:: THINGS TO DO ::
**1.** Reproduce the part of the column on protest from "Chappell Roan has" up to and including "tools of king-ery.".
**2.** In the column on protest, what name has the writer settled on for the president?
**3.** Pick up the column on protest after its final sentence and keep writing.

:: STUDY TEXT ::
☆ ☆ ☆ ☆
Editorial: A time for protest – and here is mine

The swamp has returned to the White House.

Column By John Young

The reprise of all things Dylan (great movie; see it) raises the question: What happened to protest singing?

Listen around. T’ain’t been heard for years, and we need it more than ever.

Taylor Swift has the chops, but her tunes are tightly engineered around Taylor Swift.

Chappell Roan has the guts, but “Pink Pony Club” is not the stuff to levitate the Pentagon.

Listen around. Listen to the apathy and the ignorance by which fascist theatrics took center stage in Washington on a recent stay-inside January day.

Blowin’ in the wind. Avengement paraded as policy. Hatred saluted as patriotism. A rube with a king complex and all the tools of king-ery.

Singers, alert. Look at the people we awarded power:

Herr gazillionerr Heil-on Musk, shadow president.

A.I. Vance, vice president. (No typo there – no human, either. From the Silicon Valley Workshop, a lifelike, boy-like means by which tech bros can run a nation remotely.)

Mike “Mr. Roboto” Johnson, House speaker: a Roomba in good shoes.

Too much to take in assessing the goon squad nominated for Cabinet posts:

The new secretary of defense is a white supremacist. Just read his tats.

The national intelligence director-designate couldn’t say enough good things about the self-exiled Butcher of Syria, and she thinks the rapist of Ukraine is a suitable date.

The person tabbed as education secretary owes her fortune – and thereby her influence — to men in tights.

The new head of Homeland Security killed her little dog and thought it worthy of her memoir.

This leads us to the person who thinks all of these people are the best and brightest and that just about anyone on a public payroll not of his (natural) skin color is a DEI hire.

“DEI hire” reframed: donors, enablers, incompetents.

Protest singers: Don’t leave all the heavy lifting to “Saturday Night Live.”

Me – I can’t sing. That doesn’t mean I can’t protest.

So here goes: I will challenge vigorously, as a citizen and commenter, what this power-addled man does as president. I will write about him more often than many readers may wish to read.

But as often as I mention him, I will not write his name. Repeat: not write his name.

For now, I’ve settled on President Blob.

Blob. Empty of form. Empty of virtue. Empty of human decency.

It’s my statement of calculated disrespect – toward a person who showed no respect for me and all who voted him out in 2020. He tried to lie away his defeat. He used coercion and a host of underhanded means to subvert the results.
☆ ☆ ☆ ☆
(Dataset entries)
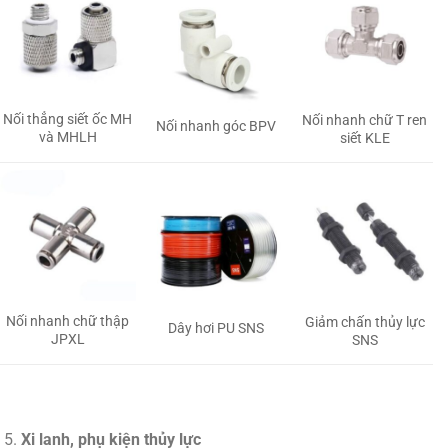
Nối thẳng siết ốc MH
Nối nhanh chữ T ren
Nối nhanh góc BPV
và MHLH
siết KLE
Nối nhanh chữ thập
Giảm chấn thủy lực
Dây hơi PU SNS
JPXL
SNS
Xi lanh, phụ kiện thủy lực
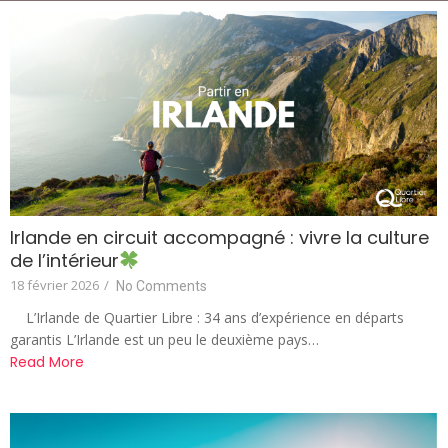
Irlande en circuit accompagné : vivre la culture
de l’intérieur
18 février 2026
/
No Comments
L’Irlande de Quartier Libre : 34 ans d’expérience en départs
garantis L’Irlande est un peu le deuxième pays…
Read More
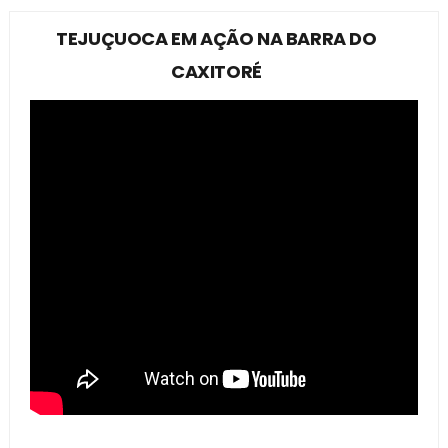
TEJUÇUOCA EM AÇÃO NA BARRA DO
CAXITORÉ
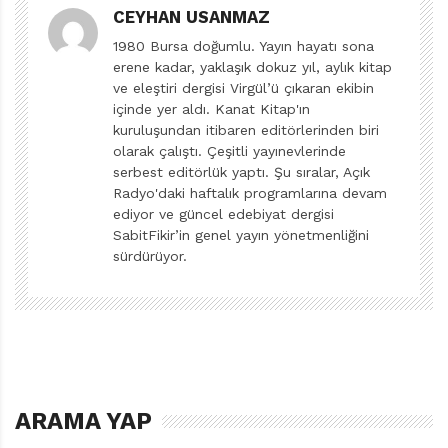
CEYHAN USANMAZ
1. Klasikler, haklarında asla “okuyorum” sözünü değil,
1980 Bursa doğumlu. Yayın hayatı sona
genellikle “yeniden okuyorum” sözünü işittiğimiz
erene kadar, yaklaşık dokuz yıl, aylık kitap
kitaplardır.
ve eleştiri dergisi Virgül’ü çıkaran ekibin
içinde yer aldı. Kanat Kitap'ın
kuruluşundan itibaren editörlerinden biri
2. Okumuş ve sevmiş olanlar için zenginlik anlamına
olarak çalıştı. Çeşitli yayınevlerinde
gelen, ama zevkine varabileceği daha iyi koşullarda ilk
serbest editörlük yaptı. Şu sıralar, Açık
kez okuma şansını bulanlar için de o denli zenginlik
Radyo'daki haftalık programlarına devam
demek olan kitaplara klasik denir.
ediyor ve güncel edebiyat dergisi
SabitFikir’in genel yayın yönetmenliğini
sürdürüyor.
3. Klasikler, gerek unutulmazlıklarıyla varlıklarını
duyurduklarında, gerek kolektif ya da bireysel bilinçdışı
kılığına bürünüp belleğin katmanları arasında
gizlendiklerinde, özel bir etki gösteren kitaplardır.
4. Bir klasiği her yeniden okuma, ilk okuma gibi bir
keşif
ARAMA YAP
okumasıdır.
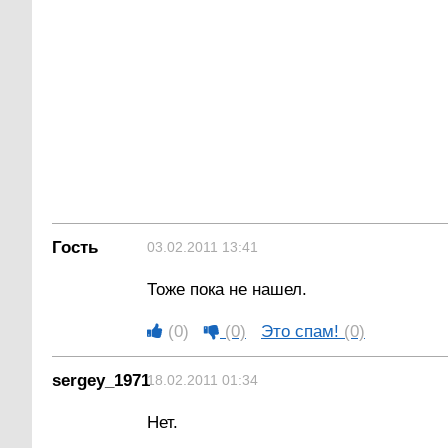
Гость
03.02.2011 13:41
Тоже пока не нашел.
(0)
(0)
Это спам!
(0)
sergey_1971
18.02.2011 01:34
Нет.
☆ ☆ ☆ ☆
:: TASK ANSWERS ::
**1.**
Chappell Roan has the guts, but “Pink Pony Club” is not the stuff to levitate the Pentagon.

Listen around. Listen to the apathy and the ignorance by which fascist theatrics took center stage in Washington on a recent stay-inside January day.

Blowin’ in the wind. Avengement paraded as policy. Hatred saluted as patriotism. A rube with a king complex and all the tools of king-ery.

**2.** President Blob.

**3.**
He is owed no respect from me, for he is a study in disrespect.

With the policies he now unveils, he shows no respect for the disenfranchised and marginalized.

He treats public employees like dirt — torrents of abhorrent generalizations.

Don’t forget officers of the law. His supporters spit fire over Black Lives Matter protests. They spoke of “backing the blue.” Then, when President Blob pardoned assailants who battered and trampled Capitol police, they stabbed the blue in the back with their assent. They also played along with Blob’s transparently self-serving assault on agents of the FBI for following his tracks as he broke the law.

Face it. He shows respect to no one, not even the obeisant partisans whose faces reflect from his shoe tops.

This is a man who told the Republican Georgia secretary of state he was breaking the law by following it, who likely would be facing jail if he hadn’t cast his spell over the hinterlands and just enough over the rest of the land on Election Day.

“Working-class” voters who delivered to him an “X” on Election Day will soon see jobs X-ed out because snuffing what remains of the stunning job-creating works of Joe Biden’s infrastructure and clean-energy legislation is the order of the day.

Watch, also, the job-killing nature of a full-on trade war.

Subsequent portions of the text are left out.